* [DIRECTIONS]: Using the entries below, show all lines with the string "start".

* [DATA EXTRACTS]:
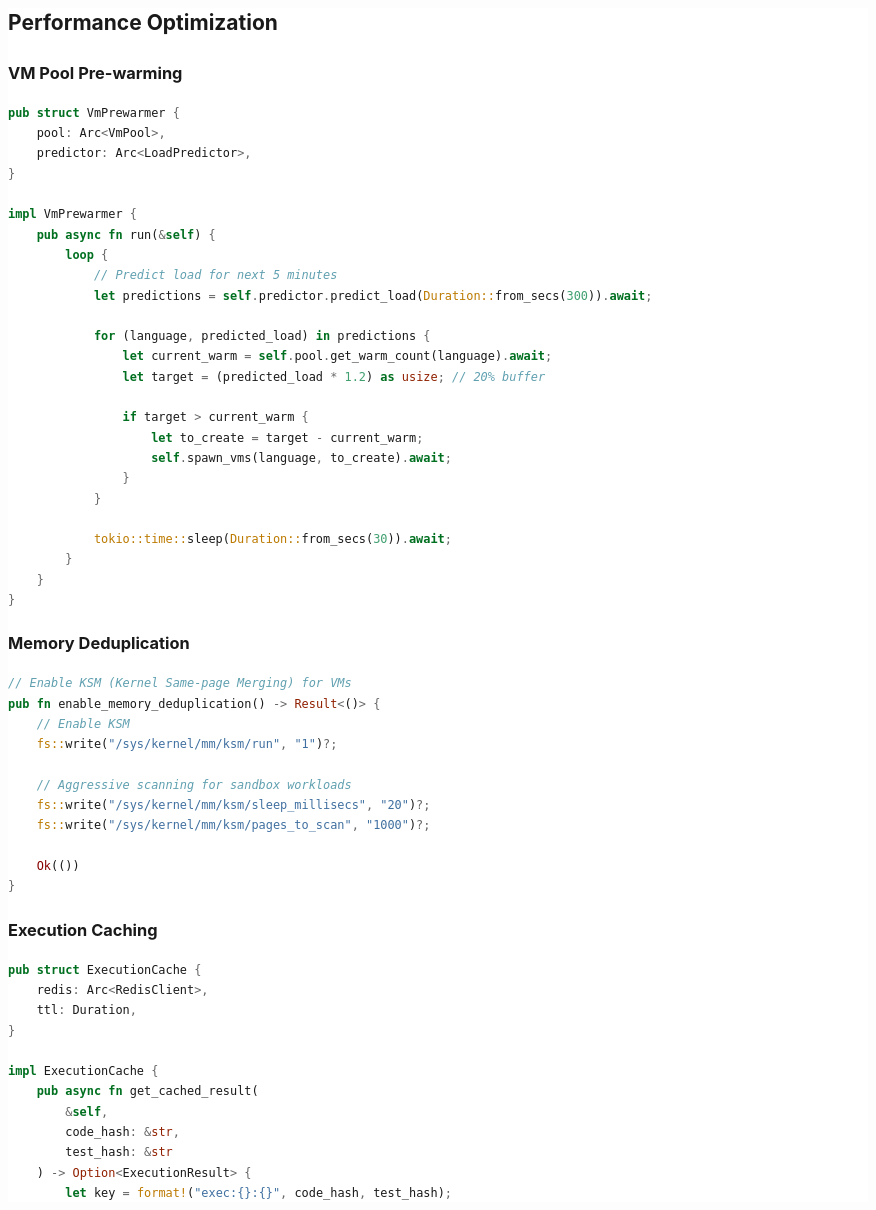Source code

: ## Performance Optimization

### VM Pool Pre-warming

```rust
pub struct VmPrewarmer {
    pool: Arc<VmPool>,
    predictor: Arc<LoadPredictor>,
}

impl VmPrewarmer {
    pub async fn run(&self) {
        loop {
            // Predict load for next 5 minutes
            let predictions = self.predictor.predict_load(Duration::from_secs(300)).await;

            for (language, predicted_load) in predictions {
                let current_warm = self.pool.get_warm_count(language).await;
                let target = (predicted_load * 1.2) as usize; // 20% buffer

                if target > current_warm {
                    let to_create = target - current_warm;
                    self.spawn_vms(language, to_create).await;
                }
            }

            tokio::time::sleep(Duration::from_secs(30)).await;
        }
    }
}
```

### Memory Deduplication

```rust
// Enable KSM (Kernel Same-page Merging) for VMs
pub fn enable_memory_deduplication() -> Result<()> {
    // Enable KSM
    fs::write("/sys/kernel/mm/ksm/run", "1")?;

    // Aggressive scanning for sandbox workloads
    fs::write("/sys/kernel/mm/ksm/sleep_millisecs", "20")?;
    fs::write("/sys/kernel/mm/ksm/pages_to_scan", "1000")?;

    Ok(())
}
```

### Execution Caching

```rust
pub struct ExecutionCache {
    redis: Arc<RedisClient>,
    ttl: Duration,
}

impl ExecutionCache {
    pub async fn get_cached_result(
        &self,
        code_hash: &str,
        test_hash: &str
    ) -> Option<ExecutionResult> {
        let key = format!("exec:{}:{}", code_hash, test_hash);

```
---
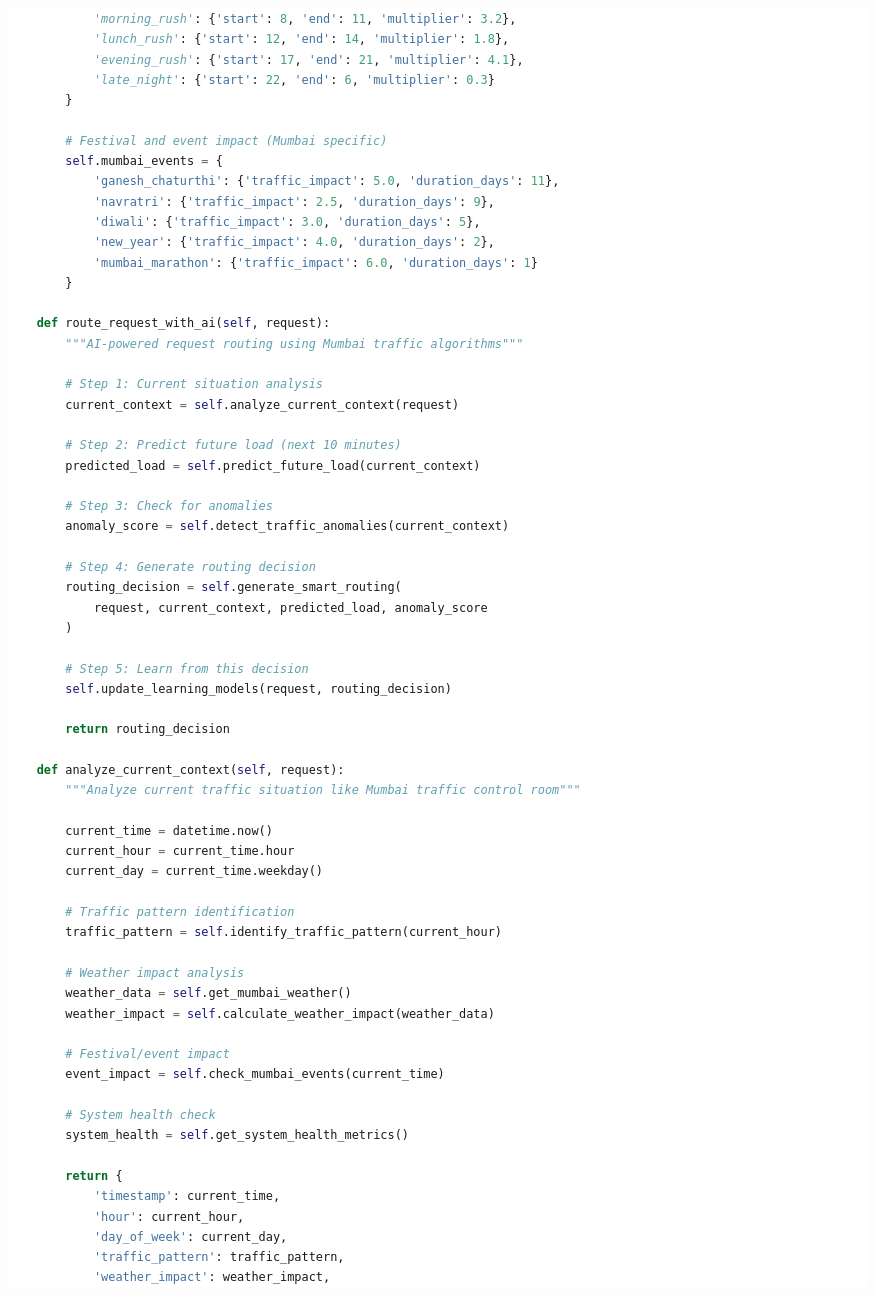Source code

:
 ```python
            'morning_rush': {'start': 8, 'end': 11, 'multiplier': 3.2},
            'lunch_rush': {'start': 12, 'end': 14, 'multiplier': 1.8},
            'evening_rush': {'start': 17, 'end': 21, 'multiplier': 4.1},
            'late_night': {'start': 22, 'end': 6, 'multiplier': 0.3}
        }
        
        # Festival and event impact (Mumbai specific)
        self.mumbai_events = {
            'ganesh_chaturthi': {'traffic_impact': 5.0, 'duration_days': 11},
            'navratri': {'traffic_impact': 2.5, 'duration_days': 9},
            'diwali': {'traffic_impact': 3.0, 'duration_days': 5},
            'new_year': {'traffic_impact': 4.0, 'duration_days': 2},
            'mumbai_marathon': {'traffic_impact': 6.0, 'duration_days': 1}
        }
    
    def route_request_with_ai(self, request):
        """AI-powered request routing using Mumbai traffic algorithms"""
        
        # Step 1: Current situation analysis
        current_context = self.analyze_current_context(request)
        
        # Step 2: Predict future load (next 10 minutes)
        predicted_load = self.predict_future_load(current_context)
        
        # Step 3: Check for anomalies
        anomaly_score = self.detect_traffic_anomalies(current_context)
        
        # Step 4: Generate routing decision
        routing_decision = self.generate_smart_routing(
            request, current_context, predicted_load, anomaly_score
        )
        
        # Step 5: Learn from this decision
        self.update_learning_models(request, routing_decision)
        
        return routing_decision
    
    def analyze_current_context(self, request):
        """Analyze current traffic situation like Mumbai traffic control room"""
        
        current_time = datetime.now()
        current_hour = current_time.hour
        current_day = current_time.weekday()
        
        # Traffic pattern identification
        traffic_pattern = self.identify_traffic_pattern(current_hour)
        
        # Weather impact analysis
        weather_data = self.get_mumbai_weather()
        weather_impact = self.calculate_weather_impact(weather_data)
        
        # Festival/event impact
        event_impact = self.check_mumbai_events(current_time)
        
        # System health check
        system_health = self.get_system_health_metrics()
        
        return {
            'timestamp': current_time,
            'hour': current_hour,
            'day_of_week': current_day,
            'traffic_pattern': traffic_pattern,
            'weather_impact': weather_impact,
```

* [SOLUTION TO THIS TASK]:
            'morning_rush': {'start': 8, 'end': 11, 'multiplier': 3.2},
            'lunch_rush': {'start': 12, 'end': 14, 'multiplier': 1.8},
            'evening_rush': {'start': 17, 'end': 21, 'multiplier': 4.1},
            'late_night': {'start': 22, 'end': 6, 'multiplier': 0.3}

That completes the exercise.